Python golden model

The first group is the Python golden — input vectors, a SimPy simulation, and a structured cycle-count measurement. Everything downstream of this group is verified against artifacts the golden produces.

Step Produces What it does
build_inputs coeffs, data_cmd_hdr, samp_in, end_cmd_hdr, data_dir Writes the four binary test-vector files into data/
py_sim sim_dir, log Runs PolyAccelComponent + PolyTB in SimPy; writes results/sim/resp_hdr.bin, samp_out.bin, regmap_status.json and a structured event log to results/sim_log.csv
extract_py_timing py_timing, durations Parses the event log into results/py_timing.json (structured transaction_cycles + raw event timestamps)

Schemas: the single source of truth

The same DataSchema definitions in examples/stream_inband/poly.py drive Python serialization, generated C++ headers, and runtime sample-buffer sizing:

class CoeffArray(DataArray):
    element_type = Float32
    static = True
    max_shape = (4,)
    cpp_storage = "raw"

class PolyCmdHdr(DataList):
    elements = {
        "cmd_type": {"schema": PolyCmdTypeField, "description": "DATA or END"},
        "tx_id":    {"schema": TxIdField,        "description": "Transaction ID"},
        "nsamp":    {"schema": NsampField,       "description": "Sample count"},
    }

BuildInputsStep uses these classes to write the binary vectors that both the Python sim and the C++ testbench (Group 2) read.

The Python simulation

PolyAccelComponent is a SimPy model of the kernel — it owns two stream endpoints, an AXI-Lite VitisRegMap, and an on_start body that runs as a while True coroutine. PolyTB (the SimPy TB, distinct from the codegen-source PolyTBHls in Group 2) writes coefficients, raises ap_start, streams one DATA + END pair, and captures the response.

The component carries timing parameters that the model uses to approximate RTL behaviour:

proc_ii:      int = 1
proc_latency: int = 40   # calibrated from RTL cosim — see Group 5

proc_latency is the fitted timing parameter — the manual v1 of the future model-training workflow that will fit such parameters per variant from a corpus of cosim measurements. Group 5 closes that loop.

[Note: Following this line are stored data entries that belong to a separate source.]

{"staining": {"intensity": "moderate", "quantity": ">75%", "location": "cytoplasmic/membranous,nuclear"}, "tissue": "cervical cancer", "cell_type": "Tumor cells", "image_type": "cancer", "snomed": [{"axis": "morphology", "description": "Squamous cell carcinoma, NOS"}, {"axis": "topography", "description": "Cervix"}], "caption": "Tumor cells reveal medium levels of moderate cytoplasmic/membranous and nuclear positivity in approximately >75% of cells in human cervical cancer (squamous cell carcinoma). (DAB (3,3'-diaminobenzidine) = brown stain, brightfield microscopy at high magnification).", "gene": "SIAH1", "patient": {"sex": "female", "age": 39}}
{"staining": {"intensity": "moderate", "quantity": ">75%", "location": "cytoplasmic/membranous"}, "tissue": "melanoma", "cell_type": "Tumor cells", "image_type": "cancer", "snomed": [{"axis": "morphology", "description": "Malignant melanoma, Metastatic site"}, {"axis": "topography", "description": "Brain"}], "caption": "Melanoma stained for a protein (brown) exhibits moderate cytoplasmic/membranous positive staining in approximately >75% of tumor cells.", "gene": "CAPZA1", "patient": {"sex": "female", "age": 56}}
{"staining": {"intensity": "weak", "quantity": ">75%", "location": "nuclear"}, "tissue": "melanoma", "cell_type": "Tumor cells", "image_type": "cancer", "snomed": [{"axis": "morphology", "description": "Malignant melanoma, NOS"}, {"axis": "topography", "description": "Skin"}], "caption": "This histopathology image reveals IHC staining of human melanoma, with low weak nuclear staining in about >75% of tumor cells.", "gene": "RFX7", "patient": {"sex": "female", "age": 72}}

Structured timing artifact

ExtractPyTimingStep reads the SimPy event log and converts the samp_read_begin → samp_out_write_end interval into a structured JSON the cosim side can be compared against directly:

{
    "transaction_cycles": 140,
    "transaction_seconds": 1.4e-06,
    "clk_freq": 100000000.0,
    "source": "py_sim",
    "events": {
        "samp_read_begin": 3.0e-08,
        "samp_out_write_end": 1.43e-06
    }
}

The named transaction_cycles field is the load-bearing one: it is the input to ValidateTimingStep in Group 5 and to any future parameter-fitting tooling that consumes a corpus of these files.

Run just this group

python -m examples.stream_inband.poly_build --through extract_py_timing

Produces results/sim/, results/sim_log.csv, and results/py_timing.json.